Only a rough estimate can be made of the number of facilities that handle anthrax samples because no inventory is kept, according to the Monitor.  About 250 laboratories are registered with the U.S. Centers for Disease Control and Prevention to work with “select agents,” such as Ebola, smallpox and anthrax.  Of those, it is estimated that up to 30 work with anthrax, according to the Monitor.

In order to remedy disparities between research facilities in the way they handle microbes, the Association of Public Health Laboratories (APHL) has asked Congress to consider new safety and security measures.  The new measures would include a better tracking system, a better communications network and increased staffing, among others.  “For years and years and years, the nation did not see the need to spend money on these labs, until recently,” said APHL Executive Director Scott Becker (Kris Axtman, Christian Science Monitor, Dec. 10).

Copiers Could Conceal Clues

Since the note inside the anthrax-tainted letter sent to Senator Patrick Leahy (D-Vt.) appears to be a photocopied version of the one sent to Sen. Daschle, it may be easier to determine who mailed it, according to FBI sources.

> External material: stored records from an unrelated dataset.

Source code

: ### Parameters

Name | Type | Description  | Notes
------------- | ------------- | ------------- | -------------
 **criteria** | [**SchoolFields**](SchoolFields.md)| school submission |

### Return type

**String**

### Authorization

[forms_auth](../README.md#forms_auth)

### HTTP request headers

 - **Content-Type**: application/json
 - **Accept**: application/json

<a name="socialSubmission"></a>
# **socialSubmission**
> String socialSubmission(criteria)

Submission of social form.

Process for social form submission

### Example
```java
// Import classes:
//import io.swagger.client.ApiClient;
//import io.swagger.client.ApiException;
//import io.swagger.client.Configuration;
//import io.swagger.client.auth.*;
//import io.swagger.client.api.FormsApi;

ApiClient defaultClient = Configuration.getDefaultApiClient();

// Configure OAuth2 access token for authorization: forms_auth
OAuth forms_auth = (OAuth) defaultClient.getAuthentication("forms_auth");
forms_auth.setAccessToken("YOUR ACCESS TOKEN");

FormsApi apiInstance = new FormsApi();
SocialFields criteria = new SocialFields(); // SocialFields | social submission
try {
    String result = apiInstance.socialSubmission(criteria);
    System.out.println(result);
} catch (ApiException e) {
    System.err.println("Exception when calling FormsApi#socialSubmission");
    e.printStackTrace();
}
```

A photocopier can leave behind a “fingerprint,” made up of the tiny scratches and bits of dirt on the copier’s glass and lens, the New York Post reported.  The FBI plans to investigate the Leahy letter for this kind of fingerprint, which could help narrow down what copier the sender used.  The information would allow investigators to focus on businesses and libraries near the homes of potential suspects, according to the Post.

Copy-making stores such as Kinko’s have become increasingly interesting due to terrorist customers, according to the Post.  The newspaper reported that several of the hijackers involved in the Sept. 11 terrorist attacks made airplane reservations at a Florida Kinko’s.  Anti-abortion militant Clayton Lee Waagner, believed to be responsible for hundreds of anthrax hoax letters mailed to reproductive health clinics, was recently arrested (see GSN, Dec. 6) outside of a Kinko’s in Ohio (Brad Hunter, New York Post, Dec. 10).